Exercise objective: Please rewrite all of these items so that every "pose" becomes "camera", with nothing else changed.

— Begin —

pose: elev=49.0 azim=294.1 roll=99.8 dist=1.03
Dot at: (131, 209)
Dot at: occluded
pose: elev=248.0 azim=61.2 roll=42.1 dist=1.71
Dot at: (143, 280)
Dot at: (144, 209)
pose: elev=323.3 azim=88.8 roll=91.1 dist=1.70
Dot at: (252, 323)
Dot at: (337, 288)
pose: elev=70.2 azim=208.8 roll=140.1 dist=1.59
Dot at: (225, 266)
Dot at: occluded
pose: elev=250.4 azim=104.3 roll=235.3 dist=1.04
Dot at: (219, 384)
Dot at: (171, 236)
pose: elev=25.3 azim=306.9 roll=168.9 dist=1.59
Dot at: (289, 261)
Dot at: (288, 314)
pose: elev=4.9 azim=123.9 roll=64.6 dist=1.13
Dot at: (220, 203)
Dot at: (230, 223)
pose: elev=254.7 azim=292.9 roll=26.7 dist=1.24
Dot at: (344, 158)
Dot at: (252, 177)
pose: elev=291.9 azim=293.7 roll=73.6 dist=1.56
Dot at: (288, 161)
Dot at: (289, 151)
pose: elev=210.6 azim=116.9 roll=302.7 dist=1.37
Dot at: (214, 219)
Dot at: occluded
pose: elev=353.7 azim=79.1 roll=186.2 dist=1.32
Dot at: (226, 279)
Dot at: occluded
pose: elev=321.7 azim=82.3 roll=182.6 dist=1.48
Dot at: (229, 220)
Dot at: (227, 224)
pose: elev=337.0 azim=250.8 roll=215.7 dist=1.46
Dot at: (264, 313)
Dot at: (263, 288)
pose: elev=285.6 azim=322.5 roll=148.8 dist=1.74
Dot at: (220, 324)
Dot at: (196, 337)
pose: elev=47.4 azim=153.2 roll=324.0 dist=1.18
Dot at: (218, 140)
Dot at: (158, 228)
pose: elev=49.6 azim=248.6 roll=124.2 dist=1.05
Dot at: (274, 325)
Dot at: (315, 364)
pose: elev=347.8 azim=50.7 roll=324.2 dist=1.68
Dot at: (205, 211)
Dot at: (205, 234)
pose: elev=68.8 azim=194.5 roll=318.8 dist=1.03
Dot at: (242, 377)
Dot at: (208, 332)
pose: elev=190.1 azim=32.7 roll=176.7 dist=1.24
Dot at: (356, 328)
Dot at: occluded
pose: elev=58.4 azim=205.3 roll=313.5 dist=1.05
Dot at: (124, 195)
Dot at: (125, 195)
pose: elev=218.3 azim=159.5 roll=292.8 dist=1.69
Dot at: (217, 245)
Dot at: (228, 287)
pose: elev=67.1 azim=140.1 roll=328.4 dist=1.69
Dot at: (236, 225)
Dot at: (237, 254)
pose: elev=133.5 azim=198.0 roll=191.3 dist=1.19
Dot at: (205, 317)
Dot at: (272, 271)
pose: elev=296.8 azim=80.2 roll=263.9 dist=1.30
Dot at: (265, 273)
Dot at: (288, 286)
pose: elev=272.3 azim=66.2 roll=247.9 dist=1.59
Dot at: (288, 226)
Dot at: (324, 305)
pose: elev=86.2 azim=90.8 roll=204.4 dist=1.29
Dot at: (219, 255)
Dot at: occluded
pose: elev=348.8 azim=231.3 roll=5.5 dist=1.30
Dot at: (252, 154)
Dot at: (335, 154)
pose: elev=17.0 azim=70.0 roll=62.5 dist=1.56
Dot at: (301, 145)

— End —

Expected answer:
camera: elev=49.0 azim=294.1 roll=99.8 dist=1.03
Dot at: (131, 209)
Dot at: occluded
camera: elev=248.0 azim=61.2 roll=42.1 dist=1.71
Dot at: (143, 280)
Dot at: (144, 209)
camera: elev=323.3 azim=88.8 roll=91.1 dist=1.70
Dot at: (252, 323)
Dot at: (337, 288)
camera: elev=70.2 azim=208.8 roll=140.1 dist=1.59
Dot at: (225, 266)
Dot at: occluded
camera: elev=250.4 azim=104.3 roll=235.3 dist=1.04
Dot at: (219, 384)
Dot at: (171, 236)
camera: elev=25.3 azim=306.9 roll=168.9 dist=1.59
Dot at: (289, 261)
Dot at: (288, 314)
camera: elev=4.9 azim=123.9 roll=64.6 dist=1.13
Dot at: (220, 203)
Dot at: (230, 223)
camera: elev=254.7 azim=292.9 roll=26.7 dist=1.24
Dot at: (344, 158)
Dot at: (252, 177)
camera: elev=291.9 azim=293.7 roll=73.6 dist=1.56
Dot at: (288, 161)
Dot at: (289, 151)
camera: elev=210.6 azim=116.9 roll=302.7 dist=1.37
Dot at: (214, 219)
Dot at: occluded
camera: elev=353.7 azim=79.1 roll=186.2 dist=1.32
Dot at: (226, 279)
Dot at: occluded
camera: elev=321.7 azim=82.3 roll=182.6 dist=1.48
Dot at: (229, 220)
Dot at: (227, 224)
camera: elev=337.0 azim=250.8 roll=215.7 dist=1.46
Dot at: (264, 313)
Dot at: (263, 288)
camera: elev=285.6 azim=322.5 roll=148.8 dist=1.74
Dot at: (220, 324)
Dot at: (196, 337)
camera: elev=47.4 azim=153.2 roll=324.0 dist=1.18
Dot at: (218, 140)
Dot at: (158, 228)
camera: elev=49.6 azim=248.6 roll=124.2 dist=1.05
Dot at: (274, 325)
Dot at: (315, 364)
camera: elev=347.8 azim=50.7 roll=324.2 dist=1.68
Dot at: (205, 211)
Dot at: (205, 234)
camera: elev=68.8 azim=194.5 roll=318.8 dist=1.03
Dot at: (242, 377)
Dot at: (208, 332)
camera: elev=190.1 azim=32.7 roll=176.7 dist=1.24
Dot at: (356, 328)
Dot at: occluded
camera: elev=58.4 azim=205.3 roll=313.5 dist=1.05
Dot at: (124, 195)
Dot at: (125, 195)
camera: elev=218.3 azim=159.5 roll=292.8 dist=1.69
Dot at: (217, 245)
Dot at: (228, 287)
camera: elev=67.1 azim=140.1 roll=328.4 dist=1.69
Dot at: (236, 225)
Dot at: (237, 254)
camera: elev=133.5 azim=198.0 roll=191.3 dist=1.19
Dot at: (205, 317)
Dot at: (272, 271)
camera: elev=296.8 azim=80.2 roll=263.9 dist=1.30
Dot at: (265, 273)
Dot at: (288, 286)
camera: elev=272.3 azim=66.2 roll=247.9 dist=1.59
Dot at: (288, 226)
Dot at: (324, 305)
camera: elev=86.2 azim=90.8 roll=204.4 dist=1.29
Dot at: (219, 255)
Dot at: occluded
camera: elev=348.8 azim=231.3 roll=5.5 dist=1.30
Dot at: (252, 154)
Dot at: (335, 154)
camera: elev=17.0 azim=70.0 roll=62.5 dist=1.56
Dot at: (301, 145)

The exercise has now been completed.